Using event log to “Get Things Done” (GTD)

We can use the same event log methodology and use it to keep track of everyday activities to maximize productivity and ensure correctness.

The actual category names aren't important but I'll tell you mine to make this description more concrete.

The first group is called in progress and these are the tasks that I’m working on right now. Typically I'm only going to have one task that I’m working on at any given point. Sometimes, I might be waiting for someone else before I finish a task (e.g. getting a code review) and in that case it's okay to have two tasks in progress. The goal is to limit the cognitive load by focusing your attention on one thing and doing one thing well: you might recognize this as the Unix philosophy.

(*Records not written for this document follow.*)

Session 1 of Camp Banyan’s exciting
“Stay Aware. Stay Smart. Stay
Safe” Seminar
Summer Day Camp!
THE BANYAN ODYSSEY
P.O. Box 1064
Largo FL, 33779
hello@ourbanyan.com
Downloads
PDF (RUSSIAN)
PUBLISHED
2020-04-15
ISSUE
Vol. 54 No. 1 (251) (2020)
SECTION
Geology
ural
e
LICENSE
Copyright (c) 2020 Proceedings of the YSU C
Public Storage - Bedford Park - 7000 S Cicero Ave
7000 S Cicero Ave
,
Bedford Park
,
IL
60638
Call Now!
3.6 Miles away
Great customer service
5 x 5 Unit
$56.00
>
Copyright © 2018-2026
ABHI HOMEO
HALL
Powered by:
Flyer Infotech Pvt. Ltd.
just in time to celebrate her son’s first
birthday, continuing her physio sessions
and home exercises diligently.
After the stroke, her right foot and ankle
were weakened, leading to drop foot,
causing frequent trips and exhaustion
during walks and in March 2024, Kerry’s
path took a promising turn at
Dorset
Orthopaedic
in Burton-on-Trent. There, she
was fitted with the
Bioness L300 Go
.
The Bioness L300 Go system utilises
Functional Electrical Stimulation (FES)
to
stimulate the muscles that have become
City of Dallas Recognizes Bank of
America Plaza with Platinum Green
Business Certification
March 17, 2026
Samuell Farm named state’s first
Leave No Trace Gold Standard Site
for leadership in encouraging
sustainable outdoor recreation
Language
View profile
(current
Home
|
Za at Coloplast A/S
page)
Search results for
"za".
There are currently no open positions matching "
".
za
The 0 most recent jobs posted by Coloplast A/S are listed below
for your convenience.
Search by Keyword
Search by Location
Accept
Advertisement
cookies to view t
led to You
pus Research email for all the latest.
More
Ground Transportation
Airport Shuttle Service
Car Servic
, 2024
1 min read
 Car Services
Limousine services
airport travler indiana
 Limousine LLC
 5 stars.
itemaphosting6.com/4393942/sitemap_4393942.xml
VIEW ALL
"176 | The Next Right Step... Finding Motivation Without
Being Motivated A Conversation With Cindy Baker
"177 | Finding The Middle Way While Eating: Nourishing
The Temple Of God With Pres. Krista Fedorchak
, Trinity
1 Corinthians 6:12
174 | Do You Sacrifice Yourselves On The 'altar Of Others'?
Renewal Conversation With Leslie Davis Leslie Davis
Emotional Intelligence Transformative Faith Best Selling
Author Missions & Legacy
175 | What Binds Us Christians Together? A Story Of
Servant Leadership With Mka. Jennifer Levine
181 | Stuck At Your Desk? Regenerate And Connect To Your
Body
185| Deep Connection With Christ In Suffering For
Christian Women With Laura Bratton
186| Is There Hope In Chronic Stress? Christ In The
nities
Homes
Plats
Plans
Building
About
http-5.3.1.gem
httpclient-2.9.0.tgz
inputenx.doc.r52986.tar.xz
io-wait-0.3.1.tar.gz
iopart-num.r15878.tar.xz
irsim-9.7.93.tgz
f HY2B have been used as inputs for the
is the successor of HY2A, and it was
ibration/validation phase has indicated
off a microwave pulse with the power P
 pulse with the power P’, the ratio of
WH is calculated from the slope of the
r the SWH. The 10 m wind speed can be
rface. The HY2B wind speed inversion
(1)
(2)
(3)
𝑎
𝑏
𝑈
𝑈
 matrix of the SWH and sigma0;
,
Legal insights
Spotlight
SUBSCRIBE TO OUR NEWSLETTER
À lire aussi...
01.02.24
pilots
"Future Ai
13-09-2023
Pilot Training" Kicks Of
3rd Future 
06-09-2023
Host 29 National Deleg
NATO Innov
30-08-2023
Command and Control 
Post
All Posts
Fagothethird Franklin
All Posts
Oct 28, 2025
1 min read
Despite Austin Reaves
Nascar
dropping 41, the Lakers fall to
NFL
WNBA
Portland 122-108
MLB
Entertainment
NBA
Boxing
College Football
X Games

The second group is called upcoming -  this is the work I haven't done yet. Each of these tasks should be discretely defined with a clear definition of what “done” means. And if I can't precisely define the task yet, that’s the first sub-task that I will do for that task. The goal is to minimize the number of large hairy tasks that I might feel inertia to starting and instead have many small tasks that I can accomplish in a day or so.

The last group is called completed and these are all the tasks that I’ve finished previously.  

What's important to note here is that I never delete a task. The lifecycle of a task is that it starts in the upcoming group and then it goes to the in progress group and then finally it lands in the completed group.

If one of the tasks that I'm working on isn't needed anymore, I won’t actually delete it. Instead I’ll move it to the completed group and mark it with the keyword “skip”. If I find out a month later that I actually do need to do the task, I haven’t lost any information.

Lastly, I like doing this in a Google doc, it keeps things really simple because there's no fancy UI to distract me. Furthermore, everything is tracked in the revision history.